(Named joint coordinates)
- Opening Delimiter -

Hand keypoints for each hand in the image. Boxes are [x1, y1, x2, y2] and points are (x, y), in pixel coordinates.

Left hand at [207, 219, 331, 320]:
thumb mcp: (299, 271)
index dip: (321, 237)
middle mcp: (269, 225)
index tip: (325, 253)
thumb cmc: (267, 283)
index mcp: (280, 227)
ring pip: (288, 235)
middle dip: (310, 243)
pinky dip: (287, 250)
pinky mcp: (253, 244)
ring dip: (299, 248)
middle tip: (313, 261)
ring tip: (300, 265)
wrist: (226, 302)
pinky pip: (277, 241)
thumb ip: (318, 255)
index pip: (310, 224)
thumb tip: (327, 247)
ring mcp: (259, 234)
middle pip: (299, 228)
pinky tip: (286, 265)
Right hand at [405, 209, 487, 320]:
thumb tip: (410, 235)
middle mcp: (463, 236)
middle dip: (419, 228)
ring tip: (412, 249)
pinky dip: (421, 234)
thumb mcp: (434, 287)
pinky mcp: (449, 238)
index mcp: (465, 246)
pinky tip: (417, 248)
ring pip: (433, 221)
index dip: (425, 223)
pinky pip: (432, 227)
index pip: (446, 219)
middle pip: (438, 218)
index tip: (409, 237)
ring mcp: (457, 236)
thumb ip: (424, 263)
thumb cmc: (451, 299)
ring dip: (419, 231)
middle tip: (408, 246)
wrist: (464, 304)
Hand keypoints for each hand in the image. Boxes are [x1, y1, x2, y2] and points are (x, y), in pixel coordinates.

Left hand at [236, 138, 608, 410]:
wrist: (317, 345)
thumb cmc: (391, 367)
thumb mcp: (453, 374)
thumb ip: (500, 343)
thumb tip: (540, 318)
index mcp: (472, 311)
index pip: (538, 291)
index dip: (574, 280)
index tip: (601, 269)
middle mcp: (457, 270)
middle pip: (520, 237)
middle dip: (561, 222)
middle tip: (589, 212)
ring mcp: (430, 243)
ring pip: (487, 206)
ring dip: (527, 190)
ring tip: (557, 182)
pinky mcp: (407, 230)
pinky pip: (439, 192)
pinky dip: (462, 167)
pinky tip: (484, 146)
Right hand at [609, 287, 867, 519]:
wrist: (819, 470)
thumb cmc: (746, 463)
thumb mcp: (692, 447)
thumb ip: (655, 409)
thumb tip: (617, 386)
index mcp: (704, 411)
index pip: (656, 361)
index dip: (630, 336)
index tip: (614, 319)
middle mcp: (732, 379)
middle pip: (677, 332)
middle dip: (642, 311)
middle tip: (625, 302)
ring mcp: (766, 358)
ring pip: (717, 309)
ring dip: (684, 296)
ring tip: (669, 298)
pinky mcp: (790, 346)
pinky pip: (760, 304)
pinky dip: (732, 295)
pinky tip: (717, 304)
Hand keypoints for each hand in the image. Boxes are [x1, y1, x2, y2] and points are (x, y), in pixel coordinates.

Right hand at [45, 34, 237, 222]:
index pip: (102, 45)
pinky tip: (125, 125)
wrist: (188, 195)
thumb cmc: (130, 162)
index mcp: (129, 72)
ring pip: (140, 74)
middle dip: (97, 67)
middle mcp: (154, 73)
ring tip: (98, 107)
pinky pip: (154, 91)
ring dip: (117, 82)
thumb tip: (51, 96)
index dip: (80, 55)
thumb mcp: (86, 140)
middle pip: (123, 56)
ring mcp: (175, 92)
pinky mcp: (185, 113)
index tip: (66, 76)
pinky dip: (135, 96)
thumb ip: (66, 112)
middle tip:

- Closing Delimiter -
- Opening Delimiter -

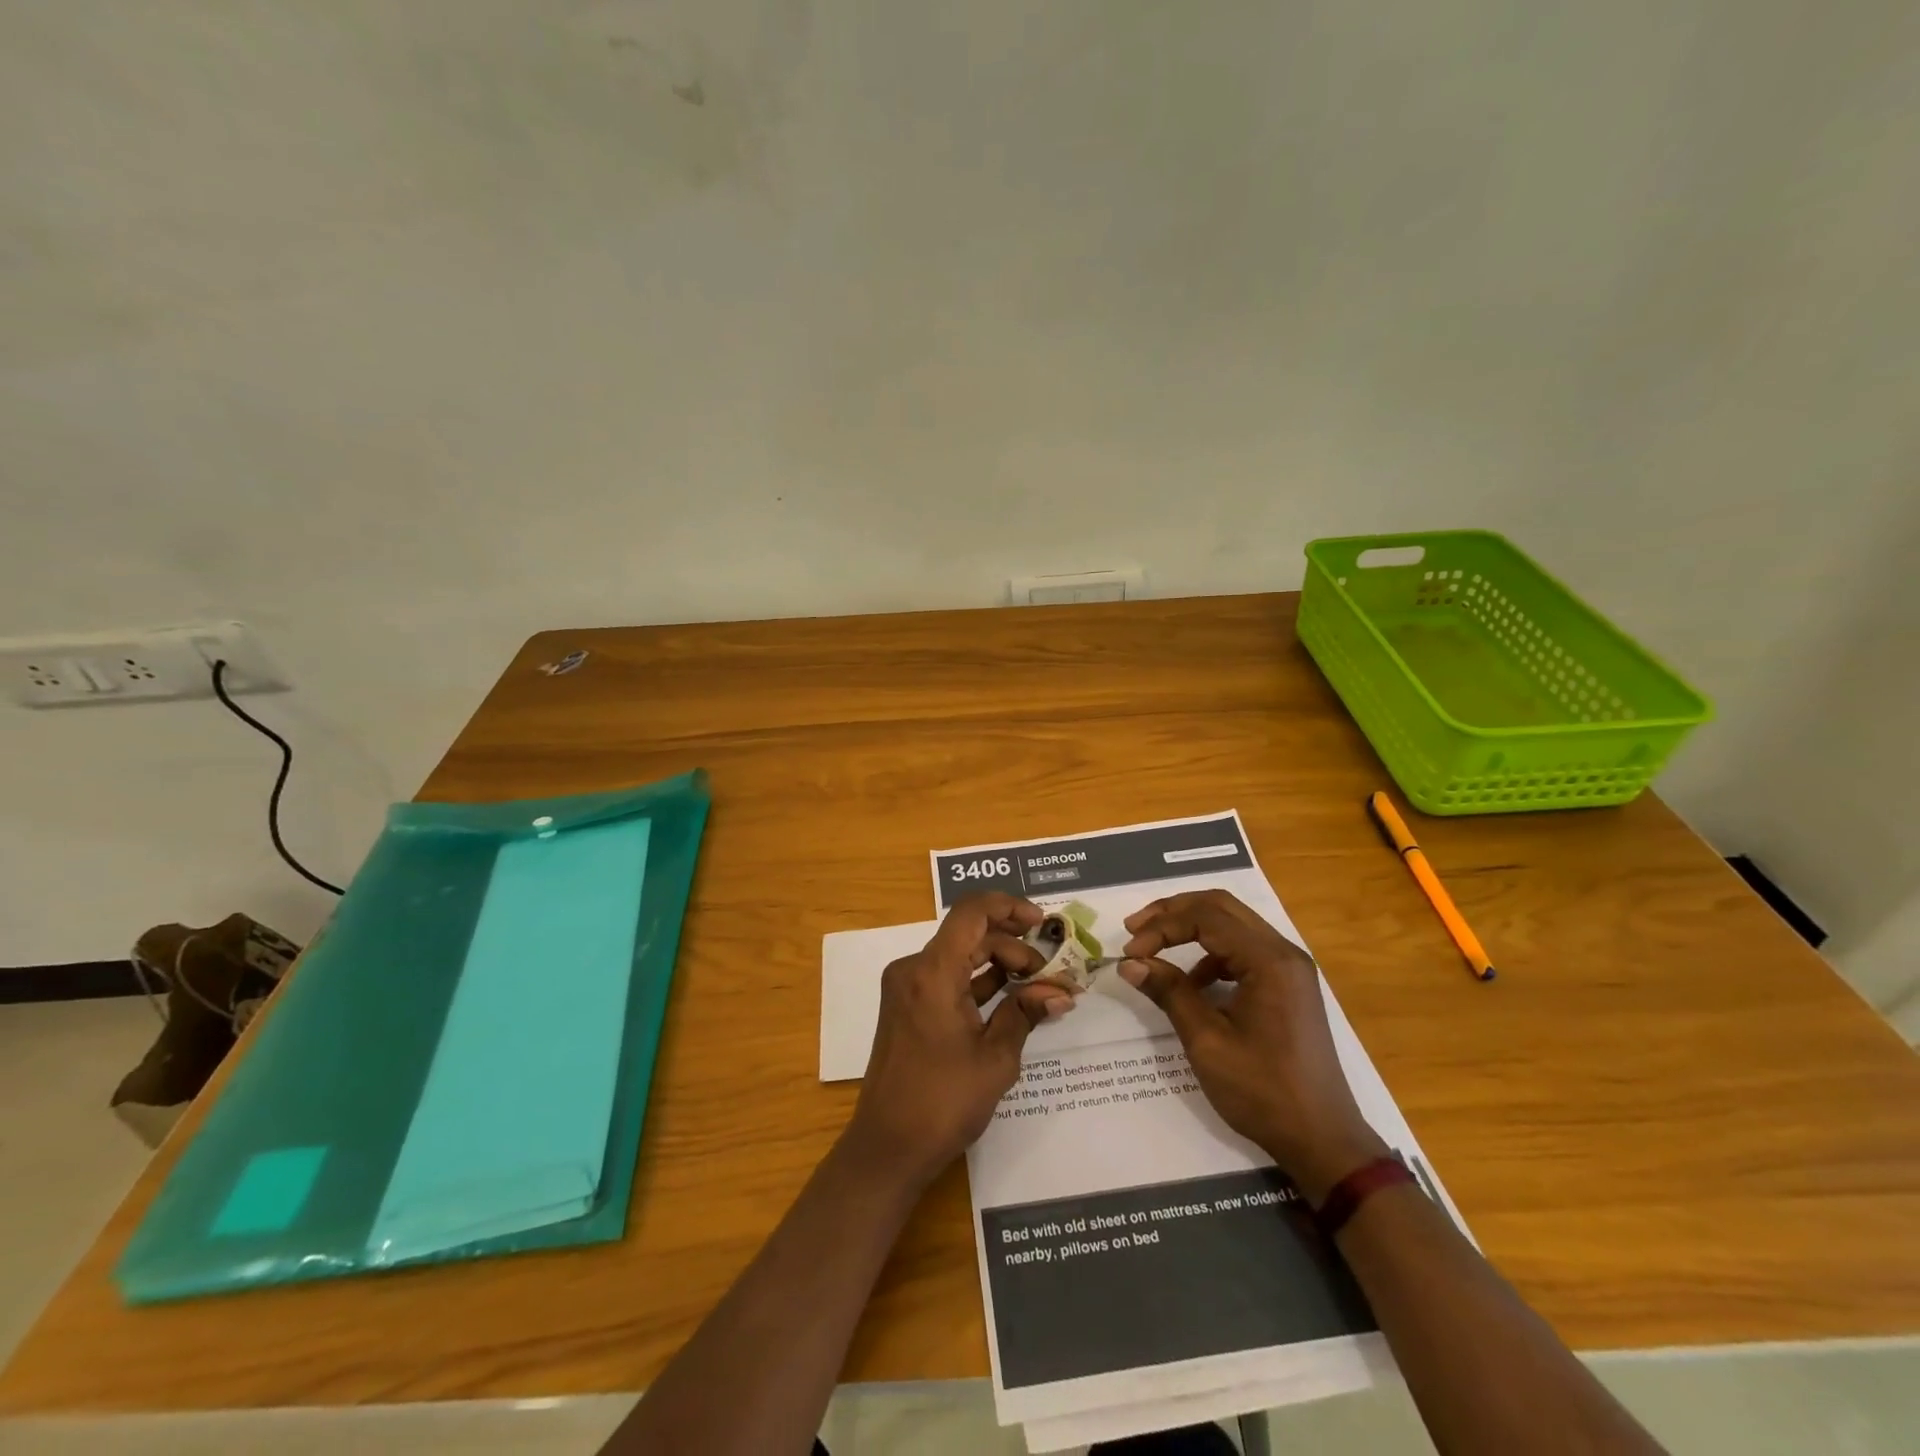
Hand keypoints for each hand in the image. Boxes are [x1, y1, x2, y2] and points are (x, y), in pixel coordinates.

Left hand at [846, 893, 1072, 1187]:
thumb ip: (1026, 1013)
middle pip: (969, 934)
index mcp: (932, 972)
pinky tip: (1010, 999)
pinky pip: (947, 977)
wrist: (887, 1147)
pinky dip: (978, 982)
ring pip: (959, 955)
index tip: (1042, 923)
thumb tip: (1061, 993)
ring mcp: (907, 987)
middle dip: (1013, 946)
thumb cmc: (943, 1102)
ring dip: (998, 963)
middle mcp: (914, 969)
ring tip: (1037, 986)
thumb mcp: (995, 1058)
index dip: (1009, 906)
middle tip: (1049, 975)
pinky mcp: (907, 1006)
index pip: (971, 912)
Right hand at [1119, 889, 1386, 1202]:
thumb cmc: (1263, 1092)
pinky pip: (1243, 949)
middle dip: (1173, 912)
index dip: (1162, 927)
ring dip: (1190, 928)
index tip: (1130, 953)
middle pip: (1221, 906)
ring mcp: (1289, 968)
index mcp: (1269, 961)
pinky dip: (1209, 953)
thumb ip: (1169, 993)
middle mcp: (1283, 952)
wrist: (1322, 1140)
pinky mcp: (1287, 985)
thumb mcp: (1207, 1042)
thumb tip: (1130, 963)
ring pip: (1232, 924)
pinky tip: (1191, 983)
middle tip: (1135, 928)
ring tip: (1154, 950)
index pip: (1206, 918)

- Closing Delimiter -

The word "Right" appears in some lines above. Return every one of those lines.

Right hand at [405, 209, 487, 320]:
Right hand at [609, 287, 867, 519]:
Right hand at [45, 34, 237, 222]:
Right hand at [1119, 889, 1386, 1202]:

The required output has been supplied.